Work to complete:
Answer these questions about the page on the Squeak Object Engine article:
1. Who wrote "A Tour of the Squeak Object Engine"?
2. Why does the commenter say marking up the draft is not possible?
3. According to the commenter, what are primitives for?

Extract:
A Tour of the Squeak Object Engine
A Tour of the Squeak Object Engine, by Tim Rowledge
Current draft: rowledge.pdf
Promised reviewers:
Ed Luwish (eluwish@uswest.com or ed@luwish.com)
Dwight Hughes (dwighth@ipa.net)
Helge Horch (heho@gmx.de)
Comments:
I just signed on as a reviewer, and will have lengthy comments to add very soon. It would be easier to mark it up, but PDF doesn't allow that. A few general comments first, after a first read -
1. Of course, it needs to be completed. The diagrams will be very important, the futures need to be fleshed out.
2. Whether the formatting will be retained, or changed by the publisher, there should be better indication of the section hierarchy of the article.
3. I'm not sure I agree fully with Tim's definition of a Virtual Machine, even though I know he is a leader in the field - it's a bit too broad in my view (we'll fight it out in a friendly manner) and I am not sure which of VM or Object Engine is the more inclusive term, or even if there might be some non-overlap between the two.
4. Bytecodes are not considered. If the VM were simply a matter of executing primitives it would a threaded interpretive engine like Forth, and it's more than that. The distinction I see is that primitives are for platform-specific stuff or acceleration, while the bytecodes properly are for the control of the VM itself. I know that this distinction has been breached numerous times since the Blue Book.

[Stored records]
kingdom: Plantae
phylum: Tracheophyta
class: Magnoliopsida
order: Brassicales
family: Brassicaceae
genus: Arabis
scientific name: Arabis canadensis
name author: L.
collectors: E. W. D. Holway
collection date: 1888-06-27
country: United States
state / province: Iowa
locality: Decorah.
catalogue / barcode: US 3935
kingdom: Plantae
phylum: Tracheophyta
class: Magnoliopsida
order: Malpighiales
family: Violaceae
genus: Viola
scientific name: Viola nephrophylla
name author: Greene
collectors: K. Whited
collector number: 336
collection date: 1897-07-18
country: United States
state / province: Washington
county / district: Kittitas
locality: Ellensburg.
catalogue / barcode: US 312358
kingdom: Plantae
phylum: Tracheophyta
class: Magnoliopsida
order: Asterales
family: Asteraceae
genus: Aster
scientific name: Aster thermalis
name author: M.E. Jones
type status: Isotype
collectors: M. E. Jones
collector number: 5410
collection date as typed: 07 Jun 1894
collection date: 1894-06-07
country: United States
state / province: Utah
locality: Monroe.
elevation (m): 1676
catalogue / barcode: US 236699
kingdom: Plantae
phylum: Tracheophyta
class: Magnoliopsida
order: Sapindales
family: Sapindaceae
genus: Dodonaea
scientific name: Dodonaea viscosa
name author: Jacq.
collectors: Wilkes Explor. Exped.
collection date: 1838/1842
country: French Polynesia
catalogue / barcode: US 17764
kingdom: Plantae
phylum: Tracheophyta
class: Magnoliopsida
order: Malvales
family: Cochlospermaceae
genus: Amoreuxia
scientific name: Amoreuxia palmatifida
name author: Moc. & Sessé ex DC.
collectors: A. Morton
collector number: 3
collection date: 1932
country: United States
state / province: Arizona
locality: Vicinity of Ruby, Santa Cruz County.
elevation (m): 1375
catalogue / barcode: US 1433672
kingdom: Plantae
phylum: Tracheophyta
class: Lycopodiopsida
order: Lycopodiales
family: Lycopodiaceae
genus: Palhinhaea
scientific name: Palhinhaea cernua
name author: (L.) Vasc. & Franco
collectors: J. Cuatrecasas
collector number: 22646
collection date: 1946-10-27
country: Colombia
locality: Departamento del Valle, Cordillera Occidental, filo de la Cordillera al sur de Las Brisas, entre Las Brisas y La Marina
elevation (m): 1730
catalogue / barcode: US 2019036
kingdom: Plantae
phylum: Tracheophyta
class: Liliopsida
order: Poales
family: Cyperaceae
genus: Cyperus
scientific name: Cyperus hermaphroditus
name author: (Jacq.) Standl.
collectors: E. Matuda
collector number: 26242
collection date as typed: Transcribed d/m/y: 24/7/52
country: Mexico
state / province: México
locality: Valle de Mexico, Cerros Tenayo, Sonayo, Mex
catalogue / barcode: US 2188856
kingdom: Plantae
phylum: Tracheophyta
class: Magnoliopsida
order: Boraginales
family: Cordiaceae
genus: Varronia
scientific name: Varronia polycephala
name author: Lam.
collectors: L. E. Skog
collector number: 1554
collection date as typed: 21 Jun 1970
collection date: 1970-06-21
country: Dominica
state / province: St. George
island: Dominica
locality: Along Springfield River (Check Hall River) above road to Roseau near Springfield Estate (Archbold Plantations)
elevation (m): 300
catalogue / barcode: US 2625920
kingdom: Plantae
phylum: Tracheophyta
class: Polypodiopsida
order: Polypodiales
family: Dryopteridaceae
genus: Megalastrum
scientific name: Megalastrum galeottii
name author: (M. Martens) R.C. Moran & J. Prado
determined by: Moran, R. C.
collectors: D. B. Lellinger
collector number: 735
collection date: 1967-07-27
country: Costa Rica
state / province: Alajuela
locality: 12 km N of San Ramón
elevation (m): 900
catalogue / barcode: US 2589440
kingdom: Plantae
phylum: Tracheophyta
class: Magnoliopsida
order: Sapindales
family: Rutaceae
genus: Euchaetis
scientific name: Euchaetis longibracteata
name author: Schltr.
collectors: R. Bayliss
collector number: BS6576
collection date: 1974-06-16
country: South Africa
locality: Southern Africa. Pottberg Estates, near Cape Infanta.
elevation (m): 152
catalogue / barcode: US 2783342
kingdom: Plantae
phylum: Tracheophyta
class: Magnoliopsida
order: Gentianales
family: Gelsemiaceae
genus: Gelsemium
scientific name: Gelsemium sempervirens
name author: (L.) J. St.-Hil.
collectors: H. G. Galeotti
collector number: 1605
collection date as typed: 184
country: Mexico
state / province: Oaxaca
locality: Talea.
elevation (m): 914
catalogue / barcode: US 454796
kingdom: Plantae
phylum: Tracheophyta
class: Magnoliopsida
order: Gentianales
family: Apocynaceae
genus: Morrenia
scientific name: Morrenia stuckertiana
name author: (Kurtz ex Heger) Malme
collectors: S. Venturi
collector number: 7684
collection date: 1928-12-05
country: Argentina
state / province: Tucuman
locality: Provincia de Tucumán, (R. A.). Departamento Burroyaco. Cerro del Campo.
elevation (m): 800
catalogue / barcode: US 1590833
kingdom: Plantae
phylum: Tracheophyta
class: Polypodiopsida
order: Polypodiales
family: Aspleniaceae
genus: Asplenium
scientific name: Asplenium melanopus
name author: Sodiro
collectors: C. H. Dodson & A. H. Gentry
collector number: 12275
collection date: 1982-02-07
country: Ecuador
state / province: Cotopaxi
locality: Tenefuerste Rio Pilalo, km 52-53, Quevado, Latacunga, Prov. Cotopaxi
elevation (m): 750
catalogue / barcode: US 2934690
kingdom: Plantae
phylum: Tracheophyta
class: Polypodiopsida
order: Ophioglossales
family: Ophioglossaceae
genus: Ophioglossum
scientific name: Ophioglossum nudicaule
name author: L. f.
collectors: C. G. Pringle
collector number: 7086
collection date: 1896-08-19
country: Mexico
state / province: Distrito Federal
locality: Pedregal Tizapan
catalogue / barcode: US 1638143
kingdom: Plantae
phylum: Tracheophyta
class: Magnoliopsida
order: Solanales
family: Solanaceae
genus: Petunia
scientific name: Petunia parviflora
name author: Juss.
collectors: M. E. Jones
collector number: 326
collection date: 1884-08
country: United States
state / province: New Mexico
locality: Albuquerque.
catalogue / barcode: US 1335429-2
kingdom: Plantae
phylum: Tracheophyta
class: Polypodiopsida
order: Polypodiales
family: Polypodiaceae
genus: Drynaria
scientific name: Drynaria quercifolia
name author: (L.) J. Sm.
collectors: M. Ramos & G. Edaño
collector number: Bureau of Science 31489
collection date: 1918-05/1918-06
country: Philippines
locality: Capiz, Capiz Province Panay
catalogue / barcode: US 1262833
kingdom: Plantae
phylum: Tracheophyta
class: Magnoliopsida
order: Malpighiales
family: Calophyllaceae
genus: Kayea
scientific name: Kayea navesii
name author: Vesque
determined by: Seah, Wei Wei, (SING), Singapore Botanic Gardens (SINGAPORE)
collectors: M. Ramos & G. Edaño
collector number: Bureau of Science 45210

Expected answer:
1. Tim Rowledge.
2. The draft is a PDF, and PDF doesn't allow marking it up.
3. Platform-specific stuff or acceleration.